La vocation fait de ce dialogue particulier un message monastique. Comment un moine peut-il prendre part au dialogue ? Je suis persuadée que nous apportons d’autres contributions, mais pour ce modeste article, je n’en citerai que trois :
1- nous faisons observer le silence, et nous proposonsun lieu garantissant à chacun l’assurance de faire entendre son point de vue ;
2- nous ne sommes pas les maîtres du contenu et n’avons rien à gagner ni à perdre du point de vue matériel puisque nous avons renoncé à tout cela, et
3- nous sommes porteurs d’un message, celui du contemplatif qui transcende les divergences et s’exprime à cœur ouvert.

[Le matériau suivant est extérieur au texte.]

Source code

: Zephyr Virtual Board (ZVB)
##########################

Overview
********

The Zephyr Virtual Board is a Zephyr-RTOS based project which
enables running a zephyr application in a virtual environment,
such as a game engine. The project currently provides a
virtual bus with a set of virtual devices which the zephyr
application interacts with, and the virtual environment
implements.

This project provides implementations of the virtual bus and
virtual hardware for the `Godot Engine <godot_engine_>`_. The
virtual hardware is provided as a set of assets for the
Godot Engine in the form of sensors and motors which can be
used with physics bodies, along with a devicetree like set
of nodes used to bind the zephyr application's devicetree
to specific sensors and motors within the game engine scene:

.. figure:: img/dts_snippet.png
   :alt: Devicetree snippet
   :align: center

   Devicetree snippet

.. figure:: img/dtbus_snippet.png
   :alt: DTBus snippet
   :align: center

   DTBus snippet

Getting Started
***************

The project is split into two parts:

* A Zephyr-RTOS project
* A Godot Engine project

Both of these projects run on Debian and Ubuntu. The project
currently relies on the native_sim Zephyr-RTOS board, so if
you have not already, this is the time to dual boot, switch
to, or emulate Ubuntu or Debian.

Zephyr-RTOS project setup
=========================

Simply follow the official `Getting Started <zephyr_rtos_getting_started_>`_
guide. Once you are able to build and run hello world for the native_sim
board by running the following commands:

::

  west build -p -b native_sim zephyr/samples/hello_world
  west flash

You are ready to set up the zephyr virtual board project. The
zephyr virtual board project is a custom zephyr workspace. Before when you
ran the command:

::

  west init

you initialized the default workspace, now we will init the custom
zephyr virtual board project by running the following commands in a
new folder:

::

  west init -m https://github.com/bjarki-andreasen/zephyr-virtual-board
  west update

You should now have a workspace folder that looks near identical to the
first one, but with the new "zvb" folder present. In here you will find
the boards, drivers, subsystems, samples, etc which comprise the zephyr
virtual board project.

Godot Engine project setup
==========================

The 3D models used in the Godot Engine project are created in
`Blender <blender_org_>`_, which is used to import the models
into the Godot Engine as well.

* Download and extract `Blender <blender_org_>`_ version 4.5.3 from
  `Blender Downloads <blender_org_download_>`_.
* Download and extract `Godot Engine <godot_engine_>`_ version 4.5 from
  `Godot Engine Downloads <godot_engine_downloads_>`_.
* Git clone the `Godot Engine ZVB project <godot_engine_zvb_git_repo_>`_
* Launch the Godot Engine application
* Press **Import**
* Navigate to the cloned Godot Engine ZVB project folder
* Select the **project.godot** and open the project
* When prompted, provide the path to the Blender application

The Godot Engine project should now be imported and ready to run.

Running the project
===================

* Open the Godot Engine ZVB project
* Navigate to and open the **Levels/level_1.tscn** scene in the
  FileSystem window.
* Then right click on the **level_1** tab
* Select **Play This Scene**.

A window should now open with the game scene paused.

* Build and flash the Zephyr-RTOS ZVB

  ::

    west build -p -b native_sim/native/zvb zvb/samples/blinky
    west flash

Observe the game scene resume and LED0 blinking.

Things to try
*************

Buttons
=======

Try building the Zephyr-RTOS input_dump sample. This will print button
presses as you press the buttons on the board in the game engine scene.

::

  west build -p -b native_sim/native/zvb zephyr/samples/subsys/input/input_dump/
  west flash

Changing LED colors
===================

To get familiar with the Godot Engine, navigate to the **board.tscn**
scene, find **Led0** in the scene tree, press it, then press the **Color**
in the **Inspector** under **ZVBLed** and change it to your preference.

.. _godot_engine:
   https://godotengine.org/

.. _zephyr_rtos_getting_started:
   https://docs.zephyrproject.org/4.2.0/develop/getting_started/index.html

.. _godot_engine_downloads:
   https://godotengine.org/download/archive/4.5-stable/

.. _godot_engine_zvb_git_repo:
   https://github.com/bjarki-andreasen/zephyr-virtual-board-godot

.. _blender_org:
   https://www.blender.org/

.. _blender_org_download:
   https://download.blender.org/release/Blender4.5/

Le bureau du MID exprima son propre message le 15 Octobre 2002, lors de notre réunion annuelle à Kalamazoo lorsque nous avons voté la résolution suivante : que chaque membre du bureau du dialogue monastique consacre son exercice contemplatif quotidien à la paix par l’intermédiaire de la discussion plutôt que de la guerre. Cette résolution a été suscitée par notre désir d’utiliser notre pratique contemplative comme moyen intelligent de réduire la violence. Cela traduisait aussi la ferme volonté de commencer par nous-mêmes, plutôt que de faire une déclaration au monde entier. Nous partagions la conviction sincère que notre temps de silence matinal après Vigiles faisait plus de bruit que toutes les marches pour la paix dans toutes les capitales du monde.